■ Study text:

__________

Yedidia Shofet (also spelled Shophet, and often referred to as Hakham Yedidia; November 14, 1908 – June 24, 2005) was the former Chief Rabbi of Iran and the worldwide spiritual leader of Persian Jewry.

Early life
Yedidia Shofet was born on November 14, 1908 in Kashan, Iran. He came from a family with twelve generations of rabbis. He moved to Tehran shortly after World War II.

His family, who has a long lineage of rabbis, are Sephardic Jews from Kashan, Iran. He was fluent in several languages, including Persian, Kashi, Aramaic, and Hebrew.

Career

In Iran
Shofet served as the Chief Rabbi of Iran. He became a liaison and spokesperson for Iranian Jews before the Shah, government officials, and Islamic clerics. He was instrumental in persuading the Shah and other government officials in the early 1950s to allow Iraqi Jews, who had been forced to leave Iraq, to find temporary refuge in Iran before eventually immigrating to Israel.

Rabbinic Relationships
Shofet corresponded with rabbinic authorities of his day, such as Ovadia Hedaya and Ovadia Yosef.

__________

■ Provided material:
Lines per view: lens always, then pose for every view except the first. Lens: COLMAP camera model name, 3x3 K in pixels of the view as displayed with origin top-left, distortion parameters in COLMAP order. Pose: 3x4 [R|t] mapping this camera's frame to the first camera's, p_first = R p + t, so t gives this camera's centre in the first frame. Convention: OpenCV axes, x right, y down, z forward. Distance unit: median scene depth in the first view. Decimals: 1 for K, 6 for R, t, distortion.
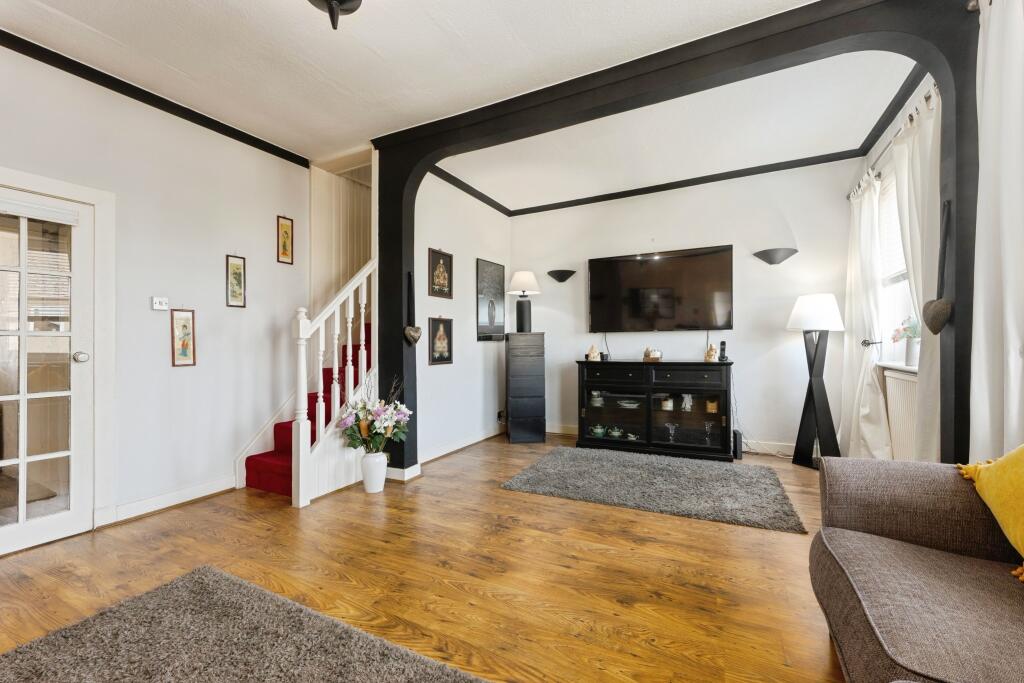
lens RADIAL K [[418.8, 0, 510.2], [0, 418.8, 343.8], [0, 0, 1]] dist [0.001155, -0.000029]
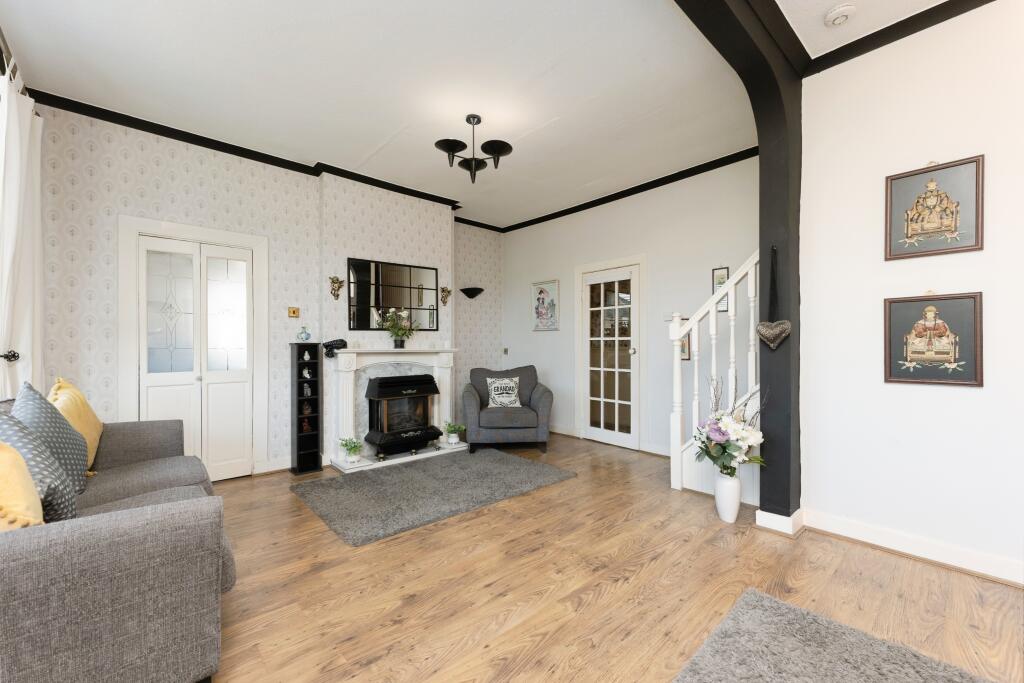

__________

■ Activities:
**a.** Please repeat the Yedidia Shofet biography word for word, starting with "Yedidia Shofet (also" and going on through "World War II.".
**b.** Write what comes next in the Yedidia Shofet biography, picking up after its last sentence.

■ Responses by item number:
**a.**
Yedidia Shofet (also spelled Shophet, and often referred to as Hakham Yedidia; November 14, 1908 – June 24, 2005) was the former Chief Rabbi of Iran and the worldwide spiritual leader of Persian Jewry.

Early life
Yedidia Shofet was born on November 14, 1908 in Kashan, Iran. He came from a family with twelve generations of rabbis. He moved to Tehran shortly after World War II.

**b.**
Post Revolution
Following the Iranian Revolution of 1979 and the execution of Habib Elghanian, Shofet, along with thousands of other Iranian Jews, immigrated to Southern California. While no longer working as a liaison for Iranian Jews, he continued to serve as a symbolic religious figure, urging Iranian Jewish families to preserve their Jewish tradition. In the United States, Shofet, with his son and other community leaders, helped establish the Nessah Synagogue in Beverly Hills, California.

Personal life
Shofet was married to Rabbanit Heshmat Shofet. They had four sons--David Shofet, Mussa Shofet, Ebi Shophet, and Morad Shophet--and two daughters--Yafa Nazarzadeh and Naima Abrishami.

Death
Shofet died on June 24, 2005 in Los Angeles, California. He was ninety-six years old. He was buried at the Eden Memorial Park Cemetery in Mission Hills, California.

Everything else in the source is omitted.